A Character Elimination Algorithm for

Lossless Data Compression

 

 

Presented by Mark Hosang

NSF Grant# CCR0081952

 

 

 

November 5, 2001


1.  Introduction

 

            In natural languages, there is a certain amount of dependency between characters.  Knowing the previous characters, one could make an educated guess about what the next character could be.  We refer to this dependency as “correlation” and one goal of any good compression algorithm is to eliminate all dependency between characters, thus reducing the amount of data needed to convey the same information.  With the increasing size of files and the low bandwidth of modem connections, compression allows one to transmit the same amount of data in a shorter span of time.

This paper presents a detailed description of a lossless compression algorithm intended for use on files with non-uniform character distributions.  This algorithm takes advantage of the relatively small distances between character occurrences once we remove the less frequent characters.  This allows the algorithm to create a compressed version of the file that, when decompressed, is an exact copy of the file that was compressed.

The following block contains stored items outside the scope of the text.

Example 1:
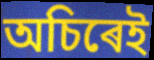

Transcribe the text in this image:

অচিৰেই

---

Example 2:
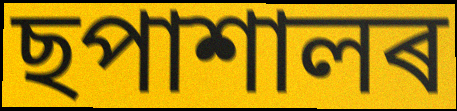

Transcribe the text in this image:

ছপাশালৰ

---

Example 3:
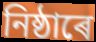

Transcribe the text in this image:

নিষ্ঠাৰে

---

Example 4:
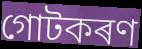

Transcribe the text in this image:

গোটকৰণ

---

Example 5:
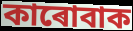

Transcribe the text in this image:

কাৰোবাক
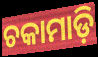
ଚକାମାଡ଼ି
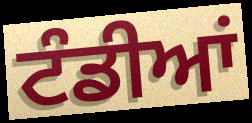
ਟੰਡੀਆਂ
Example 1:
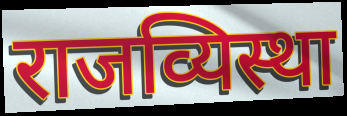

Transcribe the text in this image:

राजव्यिस्था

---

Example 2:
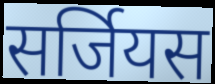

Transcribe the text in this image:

सर्जियस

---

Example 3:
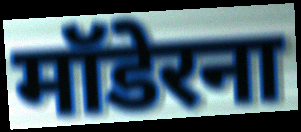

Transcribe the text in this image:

मॉडेरना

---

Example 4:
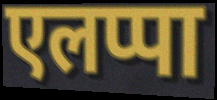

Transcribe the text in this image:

एलप्पा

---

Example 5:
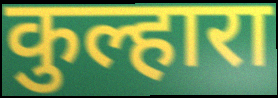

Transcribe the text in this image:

कुल्हारा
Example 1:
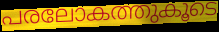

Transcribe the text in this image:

പരലോകത്തുകൂടെ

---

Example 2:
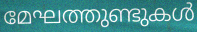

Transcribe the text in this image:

മേഘത്തുണ്ടുകൾ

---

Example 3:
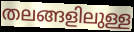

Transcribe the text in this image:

തലങ്ങളിലുള്ള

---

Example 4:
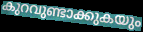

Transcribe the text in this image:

കുറവുണ്ടാക്കുകയും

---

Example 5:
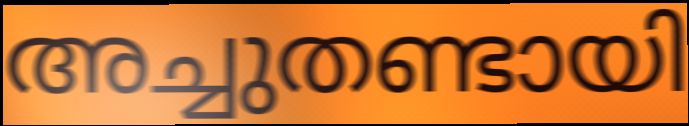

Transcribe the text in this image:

അച്ചുതണ്ടായി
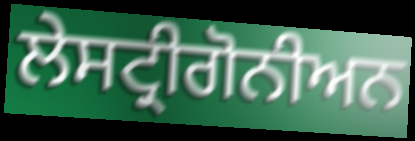
ਲੇਸਟ੍ਰੀਗੋਨੀਅਨ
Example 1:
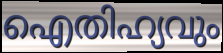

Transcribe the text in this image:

ഐതിഹ്യവും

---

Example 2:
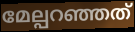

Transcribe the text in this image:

മേല്പറഞ്ഞത്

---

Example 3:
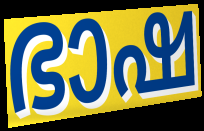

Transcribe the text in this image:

ഭാഷ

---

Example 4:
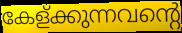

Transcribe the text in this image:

കേള്ക്കുന്നവന്റെ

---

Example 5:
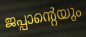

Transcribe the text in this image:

ജപ്പാന്റെയും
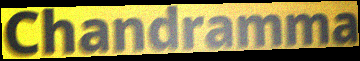
Chandramma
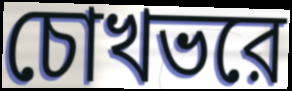
চোখভরে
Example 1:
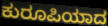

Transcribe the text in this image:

ಕುರೂಪಿಯಾದ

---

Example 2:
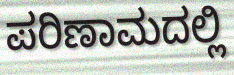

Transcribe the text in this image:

ಪರಿಣಾಮದಲ್ಲಿ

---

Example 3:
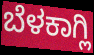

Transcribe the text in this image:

ಬೆಳಕಾಗ್ಲಿ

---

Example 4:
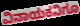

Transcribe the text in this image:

ವಿನಾಯಕನಿಗೂ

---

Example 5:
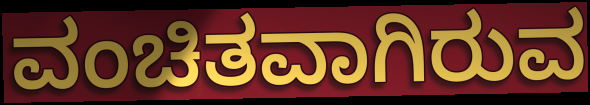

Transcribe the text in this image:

ವಂಚಿತವಾಗಿರುವ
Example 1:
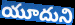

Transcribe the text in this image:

యూదుని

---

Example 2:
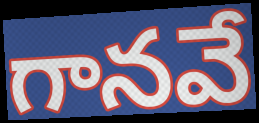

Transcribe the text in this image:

గానవే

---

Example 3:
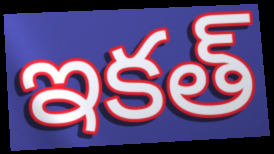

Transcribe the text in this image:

ఇకత్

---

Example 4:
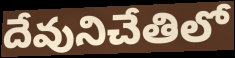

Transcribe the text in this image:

దేవునిచేతిలో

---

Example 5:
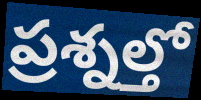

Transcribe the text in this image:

ప్రశ్నల్తో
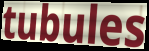
tubules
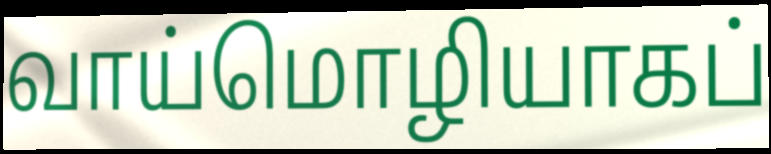
வாய்மொழியாகப்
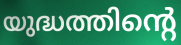
യുദ്ധത്തിന്റെ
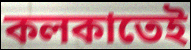
কলকাতেই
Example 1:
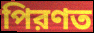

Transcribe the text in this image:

পিরণত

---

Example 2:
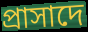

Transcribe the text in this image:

প্রাসাদে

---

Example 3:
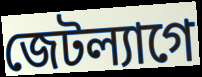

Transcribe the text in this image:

জেটল্যাগে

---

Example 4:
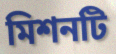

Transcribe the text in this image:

মিশনটি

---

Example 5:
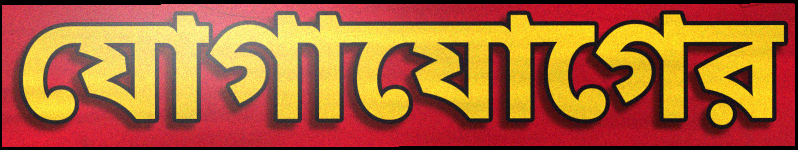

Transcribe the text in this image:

যোগাযোগের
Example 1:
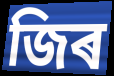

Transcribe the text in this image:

জিৰ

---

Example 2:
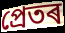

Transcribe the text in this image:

প্ৰেতৰ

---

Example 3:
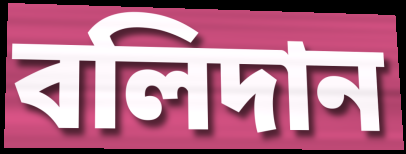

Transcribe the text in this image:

বলিদান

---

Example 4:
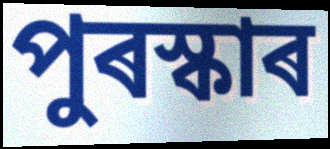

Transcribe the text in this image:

পুৰস্কাৰ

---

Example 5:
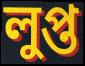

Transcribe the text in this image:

লুপ্ত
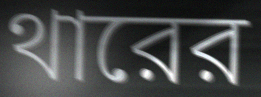
থারের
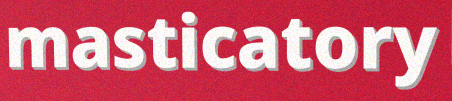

This algorithm takes a file as input and scans it to create a character frequency model for the compression phase.  Compression begins by encoding the least frequent characters first, moving up to the most frequent.  To encode a character, we record the character, the number of instances and the distance between each instance.  Then, we remove this character from the file.  Subsequent deletions reduce the distance between the more frequent characters until there is only one character left to encode.  Since the file now is totally comprised of this character, all that is necessary is the character and the number of instances.  The decompression algorithm works in a very similar manner but begins with the most frequent character and works to the least frequent using the distances to reconstruct the original file.

 

2.  Algorithm

           

            The preprocessing stage of the algorithm consists of scanning the input file, counting the number of occurrences of each character, and then sorting the characters by their frequency.  The algorithm then proceeds to the actual compression phase.  Starting with the most infrequent character, it traverses the file, removing that character while storing the distance (the number of characters from the last removal.)  For example, if “p” was to be encoded and the file had the string “peep”, the number of characters separating the first “p” and next “p” would be two.  When the algorithm reaches the most frequent character, the file is now comprised solely of this character. Thus, it is only necessary to record the number of instances. 

 

Example of character elimination (table 2-1): 

In the following example, we will now illustrate how we perform the character elimination.  Each line is the removed character followed by the recorded distances and the resulting string after deletion. 

 

Character Removed

Distances

Resulting String

Starting string

-

The zoologist didn’t like the zephyre.

18

The zoologist didnt like the zephyre.

.

36

The zoologist didnt like the zephyre

T

0

he zoologist didnt like the zephyre

g

8

he zooloist didnt like the zephyre

k

20

he zooloist didnt lie the zephyre

n

15

he zooloist didt lie the zephyre

p

27

he zooloist didt lie the zehyre

r

29

he zooloist didt lie the zehye

s

9

he zooloit didt lie the zehye

y

27

he zooloit didt lie the zehe

d

11, 1

he zooloit it lie the zehe

l

6, 7

he zoooit it ie the zehe

z

3, 16

he oooit it ie the ehe

h

0, 15, 2

e oooit it ie te ee

i

5, 2, 2

e ooot t e te ee

o

2, 0, 0

e t t e te ee

t

2, 1, 3

e   e e ee

<space>

1, 0, 0, 1, 1

eeeee

e

NA

<empty string>

Table 2-1 an example of character elimination.

 

When creating the compressed file, we write the character, then the number of distances minus one, and lastly, the distances for that character.  Since there will always be at least one distance value associated with a character, in the compressed file we can adjust the number of instances by subtracting 1 from its value such that the lowest value is now ‘0’ instead of ‘1’.  This allows fewer bits to represent the same number of distance values.  Furthermore, since the characters are stored in a cascading occurrence fashion, we can denote the number of instances for a character by the difference from the previous character.  We repeat the character elimination until we have recorded all characters.  The encoder writes the compressed file in reverse order, writing the data for the most frequent character first and then proceeding to the least frequent characters.  This removal method is reversible, which means that performing these operations in the reverse order will reconstruct the file.  We added the size of the uncompressed file to simplify the decompression phase, but it is not necessary for successful decompression.

 

Example of compressed file format:

<Uncompressed file size>

<Most frequent character><# of instances>

<2nd most frequent character><# of instances><d1, d2, …>

<3rd most frequent character><# of instances><d1, d2, …>

                                             .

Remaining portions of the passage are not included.